No culpemos a Aleja-chan por esto… Mejor dicho, culpen al tarado de Francois por haber espiado la casa de Daniela y por avisarle a casi todos los gatos del vecindario que Aleja tenía un hermano nuevo.

-Ve~, tu hermanito es el gato más adorable que hemos visto, Aleja-chan –le habló Gino, un gato pinto con un rulo inusual en el lado izquierdo de su cabeza.

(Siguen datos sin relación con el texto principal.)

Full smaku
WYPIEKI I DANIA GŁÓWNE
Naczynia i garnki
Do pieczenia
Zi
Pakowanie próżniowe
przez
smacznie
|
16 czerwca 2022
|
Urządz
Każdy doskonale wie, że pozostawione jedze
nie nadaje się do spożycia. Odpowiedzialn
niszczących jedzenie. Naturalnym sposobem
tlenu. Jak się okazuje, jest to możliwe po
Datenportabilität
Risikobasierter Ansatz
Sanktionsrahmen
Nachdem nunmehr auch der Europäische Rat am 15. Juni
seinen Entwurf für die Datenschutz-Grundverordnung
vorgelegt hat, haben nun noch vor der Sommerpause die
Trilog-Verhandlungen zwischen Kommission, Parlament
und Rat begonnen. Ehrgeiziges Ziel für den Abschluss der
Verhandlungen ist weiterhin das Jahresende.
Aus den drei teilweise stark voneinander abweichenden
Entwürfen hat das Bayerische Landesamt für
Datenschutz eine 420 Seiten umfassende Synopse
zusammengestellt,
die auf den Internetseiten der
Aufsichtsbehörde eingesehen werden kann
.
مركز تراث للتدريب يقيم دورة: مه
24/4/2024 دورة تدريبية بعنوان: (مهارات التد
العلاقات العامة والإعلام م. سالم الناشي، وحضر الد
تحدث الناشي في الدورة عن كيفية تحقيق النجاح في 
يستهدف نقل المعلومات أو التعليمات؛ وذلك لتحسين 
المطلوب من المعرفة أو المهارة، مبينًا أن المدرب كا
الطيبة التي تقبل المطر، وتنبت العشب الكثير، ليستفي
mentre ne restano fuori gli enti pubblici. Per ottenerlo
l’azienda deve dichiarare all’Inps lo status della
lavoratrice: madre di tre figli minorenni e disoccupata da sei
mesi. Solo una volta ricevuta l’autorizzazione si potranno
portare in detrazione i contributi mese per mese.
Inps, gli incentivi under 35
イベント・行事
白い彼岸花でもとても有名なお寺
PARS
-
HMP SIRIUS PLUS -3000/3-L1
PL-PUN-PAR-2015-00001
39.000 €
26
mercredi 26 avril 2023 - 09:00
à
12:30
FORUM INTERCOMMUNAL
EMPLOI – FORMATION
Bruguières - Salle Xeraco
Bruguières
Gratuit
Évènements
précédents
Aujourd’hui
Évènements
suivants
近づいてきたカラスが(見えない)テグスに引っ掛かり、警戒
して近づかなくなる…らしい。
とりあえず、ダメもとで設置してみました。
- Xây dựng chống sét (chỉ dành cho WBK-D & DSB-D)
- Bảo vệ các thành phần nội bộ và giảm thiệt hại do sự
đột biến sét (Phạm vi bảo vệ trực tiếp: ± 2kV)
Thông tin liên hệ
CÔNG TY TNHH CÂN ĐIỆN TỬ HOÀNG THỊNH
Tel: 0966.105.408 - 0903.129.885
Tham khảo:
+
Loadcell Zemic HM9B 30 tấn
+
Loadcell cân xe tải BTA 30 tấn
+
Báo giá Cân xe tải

-No quiero sonar grosera, chicos, pero dejen de atosigar a Danilo –les rogó Aleja con toda la calma del mundo. –Es un pequeño todavía.

-Vamos, Aleja-chan –le sonrió Gino. –Ya todos lo quieren.

Aleja no dejaba de mirar preocupada a la enorme multitud de gatos rodeando al pequeño Danilo. Al menos no le molestaba que las amigas de Aleja le dijeran que se veía bonito… Hasta que Francois se acercó para verlo de cerca.

-Ooh-la-la… Pero sí eres de verdad el más maravilloso, adorable y encantador gatito –maulló Francois maravillado, logrando poner nervioso a Danilo.

-Ah… M-Muchas gracias –tartamudeó el pobre gatito pimienta.

-¡Francois, ni te le acerques! –lo amenazó Aleja.

-Un minuto… ¡¿Dijo Francois?! –Danilo recordó lo que su hermana mayor le había dicho acera de la mayoría de los gatos vecinos.

Según Danilo… Francois = ¡Peligro inminente! ¡Alejarse de inmediato!

-¡Miau! ¡Kuya! –chilló Danilo mientras su hermana llamaba a su tropa para protegerlo de Francois. -¡Auxilio~!

Apareciendo de la nada (cortesía de los trucos ninja de Japón), Ahui, Benito y Raúl espantaron a Francois… Y a la mayoría de los amigos de Aleja, menos Gino.

-V-Ve~… A-Aleja-chan…

-Ok, tal vez sí me pasé esta vez –dijo nerviosa Aleja mientras el pequeño Danilo se le pegó como chicle. –Ya deja de llorar, Danilo.

-K-Kuya, tenía miedo –lloró el gatito. –Gracias por llamar a los chicos.

-De nada.

~*Nekotalia*~

Diccionario rápido de Danilo-kun.

Aleja: Kuya, es amable.

Carlos: Mi mejor amo.

Daniela: ¡La Mamá de mi Kuya!

Gino: ¡Amigo!

Pescado: Delicioso.

Perros: Amigos de Kuya-chan.

Francois:… ¡Peligro! ¡Ni te le acerques! ¡Llamar a Kuya si lo veo cerca!